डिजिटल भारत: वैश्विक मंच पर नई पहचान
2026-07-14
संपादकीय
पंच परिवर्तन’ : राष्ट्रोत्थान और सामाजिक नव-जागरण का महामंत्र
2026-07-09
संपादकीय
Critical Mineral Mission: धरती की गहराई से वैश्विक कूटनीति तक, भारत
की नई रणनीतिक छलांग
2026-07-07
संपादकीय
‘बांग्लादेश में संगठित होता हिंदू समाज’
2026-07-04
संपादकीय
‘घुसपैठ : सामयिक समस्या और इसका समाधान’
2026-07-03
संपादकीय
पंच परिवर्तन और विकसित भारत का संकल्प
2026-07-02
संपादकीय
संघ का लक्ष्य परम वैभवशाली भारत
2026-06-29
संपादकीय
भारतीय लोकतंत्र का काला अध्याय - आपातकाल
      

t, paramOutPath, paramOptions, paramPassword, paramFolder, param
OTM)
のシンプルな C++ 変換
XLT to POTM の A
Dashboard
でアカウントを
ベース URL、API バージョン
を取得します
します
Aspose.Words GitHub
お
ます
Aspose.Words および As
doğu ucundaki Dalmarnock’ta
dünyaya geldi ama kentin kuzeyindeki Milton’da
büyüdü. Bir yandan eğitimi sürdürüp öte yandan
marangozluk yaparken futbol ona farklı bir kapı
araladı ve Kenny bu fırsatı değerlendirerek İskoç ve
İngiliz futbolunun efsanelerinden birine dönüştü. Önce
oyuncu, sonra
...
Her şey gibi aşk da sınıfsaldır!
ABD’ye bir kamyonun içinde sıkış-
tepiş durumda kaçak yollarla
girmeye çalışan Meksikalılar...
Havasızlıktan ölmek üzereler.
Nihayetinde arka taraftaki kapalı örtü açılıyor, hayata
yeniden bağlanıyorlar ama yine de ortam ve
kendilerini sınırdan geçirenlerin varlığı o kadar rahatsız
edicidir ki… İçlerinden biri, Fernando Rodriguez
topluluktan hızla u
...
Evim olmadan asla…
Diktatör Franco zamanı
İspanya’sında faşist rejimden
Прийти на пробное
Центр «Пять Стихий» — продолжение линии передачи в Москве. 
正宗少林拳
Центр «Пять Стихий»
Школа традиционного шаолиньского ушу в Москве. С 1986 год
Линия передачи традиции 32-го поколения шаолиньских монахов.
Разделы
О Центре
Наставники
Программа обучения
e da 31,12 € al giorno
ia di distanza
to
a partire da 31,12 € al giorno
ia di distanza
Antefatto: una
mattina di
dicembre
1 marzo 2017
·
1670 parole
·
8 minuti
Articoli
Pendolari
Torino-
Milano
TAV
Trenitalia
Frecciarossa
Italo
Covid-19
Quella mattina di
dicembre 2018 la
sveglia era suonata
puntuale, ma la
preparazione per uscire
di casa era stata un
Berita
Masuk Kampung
● ● ● ● ●
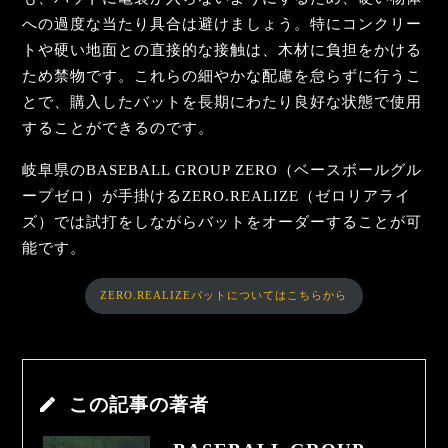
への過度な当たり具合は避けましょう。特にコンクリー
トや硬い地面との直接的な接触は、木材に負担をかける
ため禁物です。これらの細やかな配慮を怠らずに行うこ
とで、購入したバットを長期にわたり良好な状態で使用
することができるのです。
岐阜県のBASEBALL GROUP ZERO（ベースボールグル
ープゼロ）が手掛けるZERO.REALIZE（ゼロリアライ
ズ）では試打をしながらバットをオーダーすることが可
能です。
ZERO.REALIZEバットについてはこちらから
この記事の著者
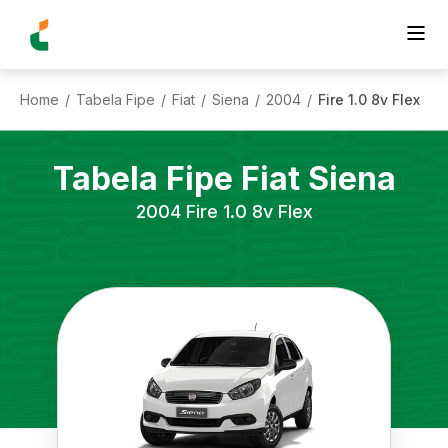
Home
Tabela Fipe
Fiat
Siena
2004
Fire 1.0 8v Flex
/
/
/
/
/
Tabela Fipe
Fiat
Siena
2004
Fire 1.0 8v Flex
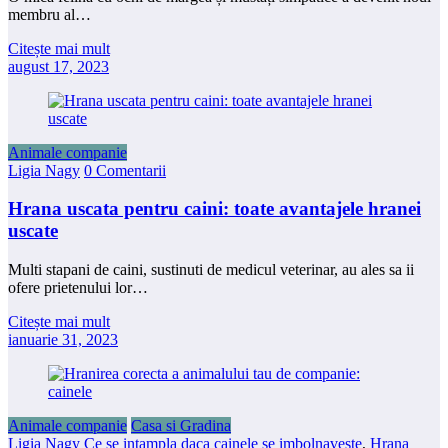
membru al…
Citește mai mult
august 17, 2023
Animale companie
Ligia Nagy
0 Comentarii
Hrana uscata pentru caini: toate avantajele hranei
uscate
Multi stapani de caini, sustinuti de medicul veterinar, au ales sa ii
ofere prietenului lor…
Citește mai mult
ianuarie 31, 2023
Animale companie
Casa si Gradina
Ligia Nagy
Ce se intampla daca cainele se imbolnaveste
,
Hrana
● ● ● ● ●
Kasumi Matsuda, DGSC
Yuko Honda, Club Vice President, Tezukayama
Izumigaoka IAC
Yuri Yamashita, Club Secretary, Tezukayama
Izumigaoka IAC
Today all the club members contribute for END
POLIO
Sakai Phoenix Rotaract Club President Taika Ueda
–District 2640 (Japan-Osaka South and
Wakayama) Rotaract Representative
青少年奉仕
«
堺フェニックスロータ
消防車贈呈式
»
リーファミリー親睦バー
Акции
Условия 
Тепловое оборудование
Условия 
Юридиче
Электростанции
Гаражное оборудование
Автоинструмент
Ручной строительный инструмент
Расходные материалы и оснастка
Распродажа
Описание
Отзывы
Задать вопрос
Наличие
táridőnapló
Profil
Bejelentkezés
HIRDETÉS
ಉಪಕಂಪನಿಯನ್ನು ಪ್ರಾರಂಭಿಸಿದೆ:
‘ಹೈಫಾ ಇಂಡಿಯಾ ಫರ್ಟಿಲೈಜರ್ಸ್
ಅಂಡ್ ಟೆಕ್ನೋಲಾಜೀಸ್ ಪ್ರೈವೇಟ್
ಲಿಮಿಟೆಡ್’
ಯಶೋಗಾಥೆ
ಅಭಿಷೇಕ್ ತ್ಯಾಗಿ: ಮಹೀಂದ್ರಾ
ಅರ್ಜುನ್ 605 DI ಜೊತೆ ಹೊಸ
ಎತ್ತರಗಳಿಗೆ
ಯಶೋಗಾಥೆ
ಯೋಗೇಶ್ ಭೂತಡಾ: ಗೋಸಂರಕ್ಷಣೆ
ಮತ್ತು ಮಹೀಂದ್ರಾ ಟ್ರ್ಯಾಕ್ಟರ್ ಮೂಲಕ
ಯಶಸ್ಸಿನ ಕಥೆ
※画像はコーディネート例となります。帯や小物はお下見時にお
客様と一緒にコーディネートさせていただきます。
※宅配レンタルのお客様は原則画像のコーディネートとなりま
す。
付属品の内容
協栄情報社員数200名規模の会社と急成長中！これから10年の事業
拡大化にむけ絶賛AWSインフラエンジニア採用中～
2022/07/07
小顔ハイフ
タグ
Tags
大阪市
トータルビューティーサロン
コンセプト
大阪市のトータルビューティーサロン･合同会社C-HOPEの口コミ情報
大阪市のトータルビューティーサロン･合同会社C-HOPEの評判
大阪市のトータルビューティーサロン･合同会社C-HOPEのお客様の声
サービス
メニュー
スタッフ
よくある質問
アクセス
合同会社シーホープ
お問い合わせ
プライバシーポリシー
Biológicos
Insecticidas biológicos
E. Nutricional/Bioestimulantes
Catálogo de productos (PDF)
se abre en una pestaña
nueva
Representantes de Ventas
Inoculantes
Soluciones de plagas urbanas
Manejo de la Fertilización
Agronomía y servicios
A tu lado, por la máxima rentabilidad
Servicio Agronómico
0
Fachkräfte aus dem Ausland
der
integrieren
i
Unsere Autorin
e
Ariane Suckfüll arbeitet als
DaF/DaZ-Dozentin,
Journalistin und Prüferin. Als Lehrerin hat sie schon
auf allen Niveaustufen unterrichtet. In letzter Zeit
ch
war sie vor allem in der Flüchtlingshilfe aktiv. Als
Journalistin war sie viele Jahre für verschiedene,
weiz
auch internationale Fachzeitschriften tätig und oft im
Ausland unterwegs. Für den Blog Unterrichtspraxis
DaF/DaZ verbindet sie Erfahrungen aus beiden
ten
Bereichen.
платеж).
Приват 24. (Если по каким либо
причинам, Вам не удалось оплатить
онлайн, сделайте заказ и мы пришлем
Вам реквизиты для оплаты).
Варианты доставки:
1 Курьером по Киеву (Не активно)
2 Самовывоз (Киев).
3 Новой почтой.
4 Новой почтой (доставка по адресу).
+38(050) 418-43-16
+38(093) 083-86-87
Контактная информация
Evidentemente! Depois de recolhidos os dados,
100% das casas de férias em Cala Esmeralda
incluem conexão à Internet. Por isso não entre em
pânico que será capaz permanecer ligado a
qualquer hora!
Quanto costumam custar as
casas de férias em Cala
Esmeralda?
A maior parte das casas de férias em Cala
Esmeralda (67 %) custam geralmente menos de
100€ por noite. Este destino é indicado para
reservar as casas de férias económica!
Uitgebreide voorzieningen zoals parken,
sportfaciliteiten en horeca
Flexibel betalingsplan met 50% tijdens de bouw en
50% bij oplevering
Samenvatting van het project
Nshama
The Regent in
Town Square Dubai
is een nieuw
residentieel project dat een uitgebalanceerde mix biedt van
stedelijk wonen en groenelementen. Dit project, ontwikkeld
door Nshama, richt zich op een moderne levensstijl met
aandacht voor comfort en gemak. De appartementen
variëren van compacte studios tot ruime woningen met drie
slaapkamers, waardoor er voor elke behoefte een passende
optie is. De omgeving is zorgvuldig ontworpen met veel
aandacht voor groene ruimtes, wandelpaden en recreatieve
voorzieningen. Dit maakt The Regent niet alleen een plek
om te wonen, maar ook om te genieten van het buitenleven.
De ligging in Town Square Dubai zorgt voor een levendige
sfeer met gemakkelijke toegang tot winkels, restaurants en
● ● ● ● ●
Job
Using the data above, reproduce exactly the lines from the line that contains "A maior parte das casas de férias em Cala" through the line that contains "sfeer met gemakkelijke", including both.

Result
A maior parte das casas de férias em Cala
Esmeralda (67 %) custam geralmente menos de
100€ por noite. Este destino é indicado para
reservar as casas de férias económica!
Uitgebreide voorzieningen zoals parken,
sportfaciliteiten en horeca
Flexibel betalingsplan met 50% tijdens de bouw en
50% bij oplevering
Samenvatting van het project
Nshama
The Regent in
Town Square Dubai
is een nieuw
residentieel project dat een uitgebalanceerde mix biedt van
stedelijk wonen en groenelementen. Dit project, ontwikkeld
door Nshama, richt zich op een moderne levensstijl met
aandacht voor comfort en gemak. De appartementen
variëren van compacte studios tot ruime woningen met drie
slaapkamers, waardoor er voor elke behoefte een passende
optie is. De omgeving is zorgvuldig ontworpen met veel
aandacht voor groene ruimtes, wandelpaden en recreatieve
voorzieningen. Dit maakt The Regent niet alleen een plek
om te wonen, maar ook om te genieten van het buitenleven.
De ligging in Town Square Dubai zorgt voor een levendige
sfeer met gemakkelijke toegang tot winkels, restaurants en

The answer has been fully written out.